Austenland & Frontier House
I tend to be drawn to two different kinds of movies – period pieces and romantic comedies. Don’t get me wrong, I love a good drama once in a while (The Shawshank Redemption and The Hunt for Red October being two of my favorite movies), but for the most part I love a good comedy or a remake of a classic tale. So when I picked up Austenland by Shannon Hale I was in for a pleasant surprise.
Jane Hayes is over thirty, has a long string of ex-boyfriends and is obsessed with all things Jane Austen (especially Colin Firth’s portrayal of Mr. Darcy in the BBC version of Pride and Prejudice). After deciding to quit men entirely and be content as a single woman, her great Aunt dies and leaves her a non-refundable trip to an English resort where she gets to play dress up for three weeks and becomes part of an “Austen experience.” Shortly after arriving in Austenland, the lines between reality and play acting blur and soon Jane isn’t sure what she wants anymore. Is it the Darcy-esque Mr. Nobley, the fun basketball loving gardener or is she done with this sort of fantasy forever?
For any of us who have a secret crush on all of Jane Austen’s fictitious men or who enjoy all those movie version of Austen’s various novels (my favorite being Ang Lee’s Sense and Sensibility), Austenland is right up your alley. The book is a sweet, funny and endearing romantic tale. Hale has a great sense of humor which is apparent in her writing and the protagonist is thoroughly likable and funny.
There were a few passages that gave me the giggles:
They wore the high-collared vests, cravates, buttoned coats with long tails, and tight little breeches that had driven Jane’s imagination mad on many an uneventful Tuesday night.
All around her were yellow walls, gaudy Georgian finery, the deliciously historic smell of furniture wax and kerosene. She looked down at herself, dressed in foreign fabric, cleavage encased in rust-colored satin, slippered feet resting on an Oriental rug. She was completely ridiculous. At the same time, she wanted to stomp the ground and squeal like a teenager just asked to the prom. She was here!
I borrowed Austenland from my local library, but can see myself reading it again one day. Since I’m a trade paperback kind of girl, I’m going to have to hit the bookstore on May 27th to pick up the paperback copy of this book. In the meantime, I picked up Hale’s book, The Goose Girlwhich I plan to read for Carl’s upcoming challenge.
Speaking of playing dress up, this book reminded me quite a bit of one of my most favorite PBS documentaries, Frontier House. I am not a reality tv fan, but there was something about this mini-series (and also the more recent Texas House) that was so appealing.
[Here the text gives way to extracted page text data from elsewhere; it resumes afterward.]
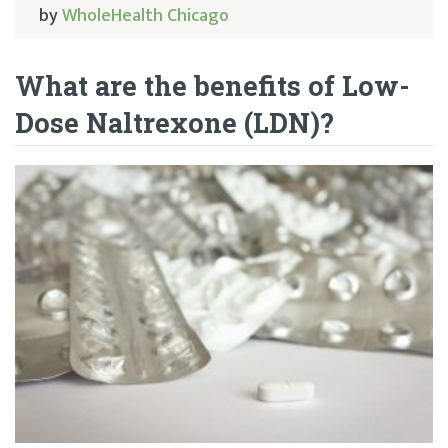
by
WholeHealth Chicago
What are the benefits of Low-
Dose Naltrexone (LDN)?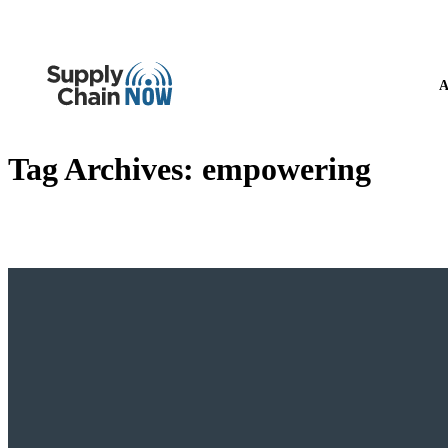
A
Tag Archives:
empowering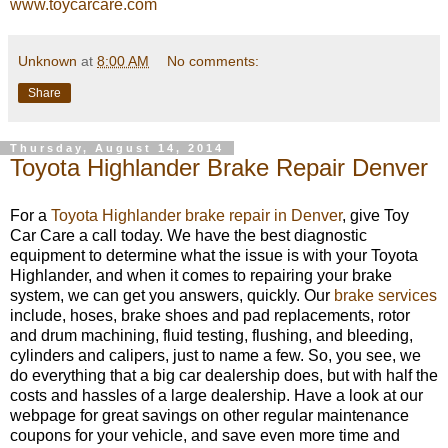
www.toycarcare.com
Unknown
at
8:00 AM
No comments:
Share
Thursday, August 14, 2014
Toyota Highlander Brake Repair Denver
For a
Toyota Highlander brake repair in Denver
, give Toy
Car Care a call today. We have the best diagnostic
equipment to determine what the issue is with your Toyota
Highlander, and when it comes to repairing your brake
system, we can get you answers, quickly. Our
brake services
include, hoses, brake shoes and pad replacements, rotor
and drum machining, fluid testing, flushing, and bleeding,
cylinders and calipers, just to name a few. So, you see, we
do everything that a big car dealership does, but with half the
costs and hassles of a large dealership. Have a look at our
webpage for great savings on other regular maintenance
coupons for your vehicle, and save even more time and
Three families put their “real” lives on hold to take part in an experiment to live, for five months, like Pioneers of the late 1800′s. Their goal, along with living the life exactly like actual people from that time period, is to prepare for the upcoming winter. Frontier House is an interesting concept and the people who volunteered for this experiment make for enthralling tv. At the end of the five months, the families are judged by a panel of historical experts to see whether or not the family would have survived the harsh winter months. Frontier House is available for rent through Netflix and I would highly recommend it.